Although attenuated protective reflexes have been implicated in the development of aspiration pneumonia, the relation between the incidence of pneumonia and the state of these reflexes has not been investigated. Furthermore, the role of feeding tube placement in preventing pneumonia in patients with attenuated protective reflexes is unknown. We studied the relationship between the incidence of pneumonia and the state of cough and swallowing reflexes in post-stroke patients with oral or tube feeding.
The incidence of pneumonia was prospectively analysed for 1 year in three groups of post-stroke patients on the basis of the following clinical conditions: oral feeding without dysphagia (n = 43); oral feeding with dysphagia (n = 48); and nasogastric tube feeding with dysphagia (n = 52). We also studied the incidence of pneumonia in bedridden patients with nasogastric tube feeding (n = 14). Before the start of the study, the swallowing and cough reflexes of each patient were measured. The swallowing reflex was evaluated according to latency of response, which was timed from the injection of 1 mL of distilled water into the pharynx through a nasal catheter to the onset of swallowing. The cough threshold of citric acid aerosols was defined as the concentration at which the patient coughed five times. RESULTS.;: The incidence of pneumonia was observed in patients having both a latency of response longer than 5 s and a cough threshold for citric acid higher than a concentration of 1.35 (log mg mL-1). The incidence of pneumonia was significantly higher in patients with oral feeding than in those with tube feeding (54.3 vs. 13.2%, P < 0.001). In bedridden patients with tube feeding, the latency of response was longer than 20 s and no patient coughed at the highest concentration of citric acid. The incidence of pneumonia was 64.3% in such patients.
The state of protective reflexes had a significant relation to the incidence of pneumonia. Feeding tube placement may have a beneficial role in preventing aspiration pneumonia in mildly or moderately disabled post-stroke patients with attenuated protective reflexes.
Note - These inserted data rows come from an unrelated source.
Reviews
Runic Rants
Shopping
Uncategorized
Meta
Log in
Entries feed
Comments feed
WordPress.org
Bedridden patients who were tube-fed had the highest incidence of pneumonia.
尽管保护性反射减弱被认为与吸入性肺炎的发生有关,但肺炎发病率与这些反射状态之间的关系尚未得到研究。此外,饲管放置在预防保护性反射减弱患者肺炎方面的作用尚不清楚。我们研究了脑卒中后经口进食或管饲患者的肺炎发病率与咳嗽和吞咽反射状态之间的关系。
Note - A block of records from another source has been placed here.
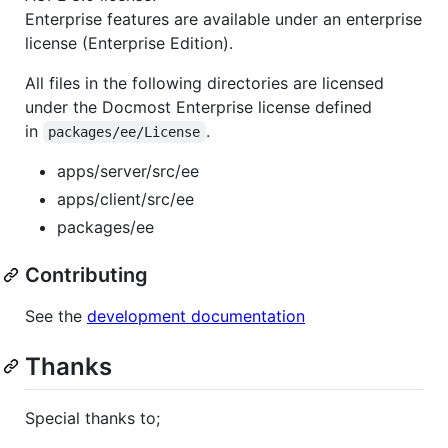
Enterprise features are available under an enterprise
license (Enterprise Edition).
All files in the following directories are licensed
under the Docmost Enterprise license defined
in
.
packages/ee/License
apps/server/src/ee
apps/client/src/ee
packages/ee
Contributing
See the
development documentation
Thanks
Special thanks to;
根据以下临床情况,对三组脑卒中后患者的肺炎发病率进行了为期1年的前瞻性分析:无吞咽困难的经口进食(n = 43);有吞咽困难的经口进食(n = 48);有吞咽困难的鼻饲(n = 52)。我们还研究了卧床鼻饲患者(n = 14)的肺炎发病率。在研究开始前,测量了每位患者的吞咽和咳嗽反射。吞咽反射根据反应潜伏期进行评估,即从通过鼻导管向咽部注入1 mL蒸馏水到开始吞咽的时间。柠檬酸气雾剂的咳嗽阈值定义为患者咳嗽5次时的浓度。结果:在反应潜伏期超过5秒且柠檬酸咳嗽阈值高于1.35(log mg mL-1)浓度的患者中观察到肺炎发病率。经口进食患者的肺炎发病率显著高于管饲患者(54.3%对13.2%,P < 0.001)。在卧床管饲患者中,反应潜伏期超过20秒,且在最高柠檬酸浓度下无患者咳嗽。此类患者的肺炎发病率为64.3%。
保护性反射状态与肺炎发病率有显著关系。饲管放置在预防保护性反射减弱的轻度或中度残疾脑卒中后患者的吸入性肺炎方面可能具有有益作用。卧床管饲患者的肺炎发病率最高。